Star Rating:

The Roads Not Taken

Director: Sally Potter

Actors: Javier Bardem, Laura Linney, Branka Katic

Release Date: Friday 11th September 2020

Genre(s): Drama

Running time: 85 minutes

While visually striking and admirably singular in its vision, it is ultimately too depressing to recommend

‘The Roads Not Taken’ depicts a day in the life of Leo (Javier Bardem), a writer who is suffering with dementia, as his daughter Molly (Elle Fanning) takes him to the dentist and optometrist. What Molly doesn’t know is that in his head, Leo is on another journey, recalling two distinct periods of his life and how they could have gone differently.

The mystery surrounding ‘The Roads Not Taken’ as to how Leo got here and what is the significance of these points in time he is recalling, has the audience invested almost immediately.
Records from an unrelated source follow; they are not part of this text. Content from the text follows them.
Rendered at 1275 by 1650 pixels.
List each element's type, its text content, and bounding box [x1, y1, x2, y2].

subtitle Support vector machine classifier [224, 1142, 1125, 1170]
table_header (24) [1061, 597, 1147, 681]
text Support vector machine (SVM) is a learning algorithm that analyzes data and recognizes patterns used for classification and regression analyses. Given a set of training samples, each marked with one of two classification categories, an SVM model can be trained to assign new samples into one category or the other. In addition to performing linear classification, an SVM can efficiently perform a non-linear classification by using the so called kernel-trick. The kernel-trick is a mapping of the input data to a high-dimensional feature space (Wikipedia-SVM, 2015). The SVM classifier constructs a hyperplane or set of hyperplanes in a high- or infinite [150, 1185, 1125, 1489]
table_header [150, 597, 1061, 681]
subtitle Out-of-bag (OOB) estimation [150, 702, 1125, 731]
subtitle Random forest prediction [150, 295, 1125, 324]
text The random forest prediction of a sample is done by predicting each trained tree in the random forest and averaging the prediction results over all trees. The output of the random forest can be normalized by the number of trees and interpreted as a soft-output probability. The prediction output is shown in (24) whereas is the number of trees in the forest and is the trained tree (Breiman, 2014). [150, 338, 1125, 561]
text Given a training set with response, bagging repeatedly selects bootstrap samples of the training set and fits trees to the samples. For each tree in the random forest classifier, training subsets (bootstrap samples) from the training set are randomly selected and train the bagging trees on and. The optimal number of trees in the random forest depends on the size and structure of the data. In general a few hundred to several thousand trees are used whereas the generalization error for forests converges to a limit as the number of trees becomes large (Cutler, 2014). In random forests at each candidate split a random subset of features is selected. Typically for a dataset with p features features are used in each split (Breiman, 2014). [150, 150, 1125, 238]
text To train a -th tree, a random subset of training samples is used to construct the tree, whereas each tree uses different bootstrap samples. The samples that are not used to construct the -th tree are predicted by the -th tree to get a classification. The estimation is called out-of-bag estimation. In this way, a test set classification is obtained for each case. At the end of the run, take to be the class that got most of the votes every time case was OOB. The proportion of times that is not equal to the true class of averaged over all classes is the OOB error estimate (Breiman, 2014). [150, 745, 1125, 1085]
We also meet Dolores (Salma Hayek) from an early stage and wonder what happened to that relationship and how Leo ended up in New York.

Javier Bardem delivers a very different, far more devastating performance than his renowned Oscar-winning turn in ‘No Country For Old Men’. Leo is clearly very infirm, speaking words at random and unable to form full sentences. His ailment is physical as well as psychological, as we witness him struggling even to get his legs inside a taxi door. In the dentist’s chair, he keeps sitting up even as the dentist pleads with him to stay still, and eventually soils himself.

Elle Fanning, who previously worked with writer-director Sally Potter in ‘Ginger and Rosa’, is also excellent, besotted with her father and determined to care for him, excessively difficult as it is. She demands he be respected even in this condition, running in with her mum (Laura Linney) about Leo at one point. Molly has some beautiful, brief moments of connection with her father, and they make her so content, yet she looks so sad afterwards. You too feel these moments of happiness, but mostly just sad.

Potter’s film has something of an arthouse feel and while visually striking and admirably singular in its vision, it is ultimately too depressing to recommend. Moreover, the narrative is a bit frustrating in that while it emphasises “showing, not telling”, the audience ultimately has to learn a number of key points about Leo’s life through expository dialogue. The film is dedicated to Potter’s brother Nic, who suffered from a form of dementia, and it will undoubtedly prove most harrowing to anyone who has had a loved one in similar circumstances.